15. Ceza Dairesi 2017/14596 E. , 2020/3713 K.
"İçtihat Metni"MAHKEMESİ :Ağır Ceza Mahkemesi
SUÇ : Nitelikli dolandırıcılık, resmi belgede sahtecilik
HÜKÜM : Beraat
Sanığın nitelikli dolandırıcılık ve resmi belgede sahtecilik suçlarından beraatına ilişkin hükümler, katılan vekili ve vekalet ücretiyle sınırlı olmak üzere sanık müdafii tarafından temyiz edilmekle, dosya incelenerek gereği düşünüldü;
Katılan ile sanığın kardeş oldukları, sanığın, ortak oldukları şirketteki hisselerini katılanın oğluna devretmesinden sonra, katılanın sanığa olan borcu nedeniyle 15/11/2012 düzenleme, 10/12/2012 vade tarihli bonoyu 30.000 TL olarak doldurup sanığa verdiği, sanığın iş bu bonodaki 30.000 TL"nin başına sonradan ""3"" rakamını ekleyerek ve senedin arkasında yazılı bulunan “6 adet 5.000 TL” yazısı ve ödeneceği tarihleri silerek katılan aleyhine Gördes İcra Müdürlüğü"nde 2012/592 Esas sayılı takip dosyası üzerinden 330.000 TL bedelli bonoya istinaden icra takibi başlattığı, sanığın bu şekilde atılı suçları işlediği iddia edilen olayda;
Sanığın aşamalarda değişiklik göstermeyen savunmalarında, atılı suçlamayı kabul etmediği, yapılan imza incelemesinde senedin ön yüzündeki tanzim yazılarının sanığın elinden çıktığını gösterir nitelikte yeterli kaligrafik ve grafolojik uyarlılığın tespit edilemediği anlaşılmakla; sanığın, atıl suçları işlediğine dair mahkumiyetine yeterli, her türlü şüpheden uzak, kesin ve inandırıcı delil bulunmadığı gerekçesiyle verilen beraat hükümlerinde bir isabetsizlik görülmemiştir.
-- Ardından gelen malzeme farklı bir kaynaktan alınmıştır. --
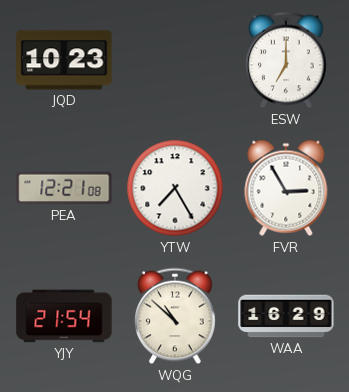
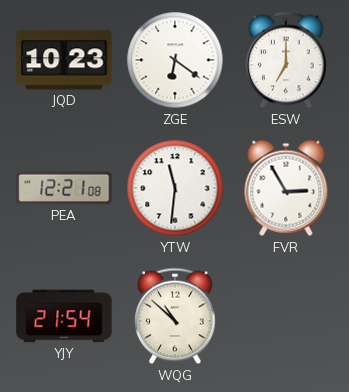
ZGE: none -> 6:21
YTW: 7:25 -> 11:31
WAA: 16:29 -> none
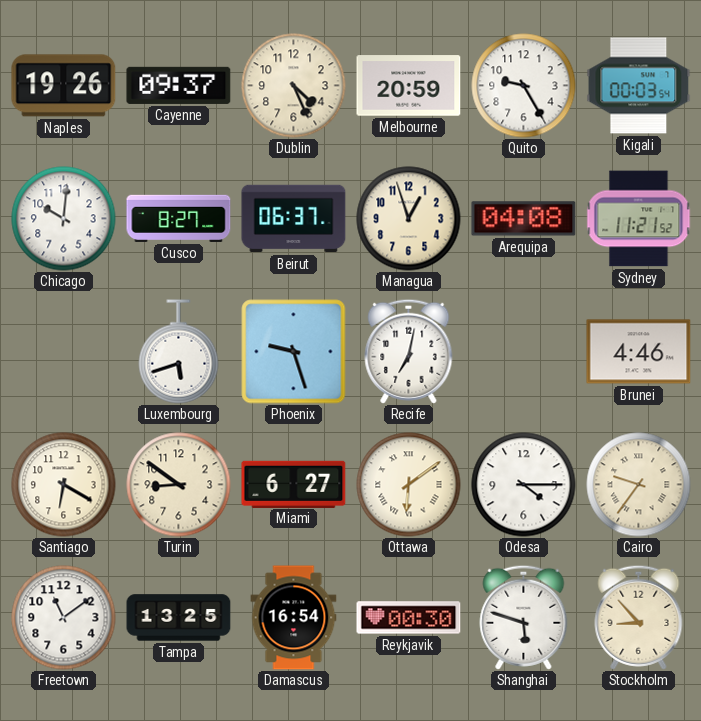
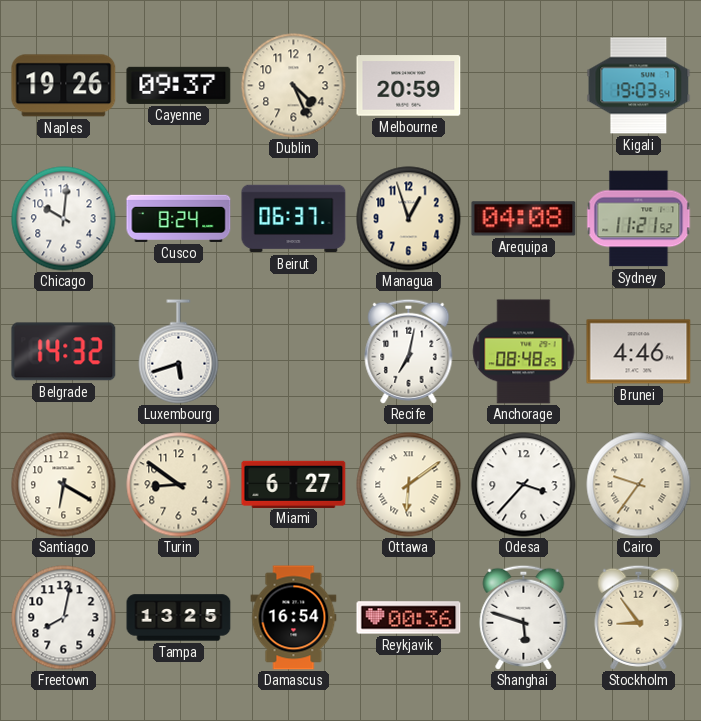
Quito: 9:25 -> none
Kigali: 00:03 -> 19:03
Cusco: 8:27 -> 8:24
Belgrade: none -> 14:32
Phoenix: 9:27 -> none
Anchorage: none -> 08:48
Odesa: 4:15 -> 3:37
Freetown: 11:09 -> 8:02
Reykjavik: 00:30 -> 00:36
Stockholm: 8:53 -> 8:54
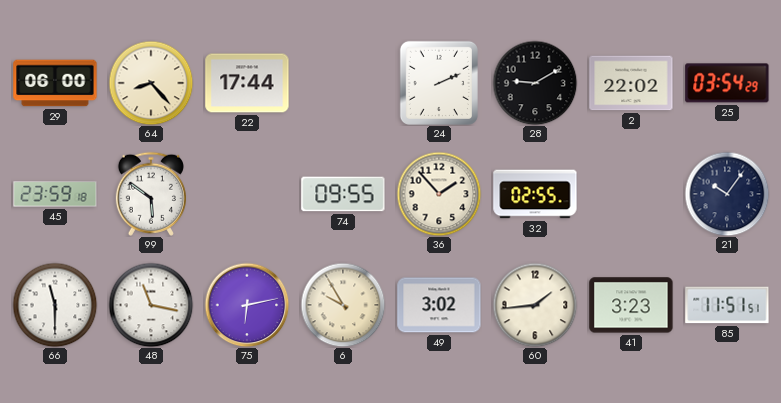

Yapılan yargılamaya, toplanıp karar yerinde gösterilen delillere, mahkemenin kovuşturma sonuçlarına uygun olarak oluşan kanaat ve takdirine, incelenen dosya kapsamına göre; katılan vekili ve sanık müdafiinin sair temyiz itirazlarının reddine; ancak,
1136 sayılı Kanun"un 168. ve hüküm tarihinde yürürlükte bulunan Avukatlık Asgari Ücret Tarifesi"nin 13. maddesinin 5. fıkrası uyarınca, beraat eden ve kendisini vekille temsil ettiren sanık lehine maktu avukatlık ücretine hükmedilmesi gerektiğinin gözetilmemesi,
Kanuna aykırı olup, hükmün bu nedenle 5320 sayılı Kanun"un 8. maddesi gereğince halen uygulanmakta olan 1412 sayılı CMUK"nın 321. maddesi uyarınca BOZULMASINA, ancak, yeniden yargılanmayı gerektirmeyen bu hususta, aynı kanunun 322. maddesi gereğince karar verilmesi mümkün bulunduğundan, aynı maddenin verdiği yetkiye istinaden, hükmün ilgili kısmına "Sanığın kendisini vekil ile temsil ettirdiği anlaşıldığından, hüküm tarihinde yürürlükte bulunan Avukatlık Asgari Ücret Tarifesi hükümlerine göre belirlenen 3.000 TL vekalet ücretinin hazineden alınarak sanığa verilmesine" fıkrasının eklenmesi suretiyle, hükmün DÜZELTİLEREK ONANMASINA, 12/03/2020 tarihinde oy birliğiyle karar verildi.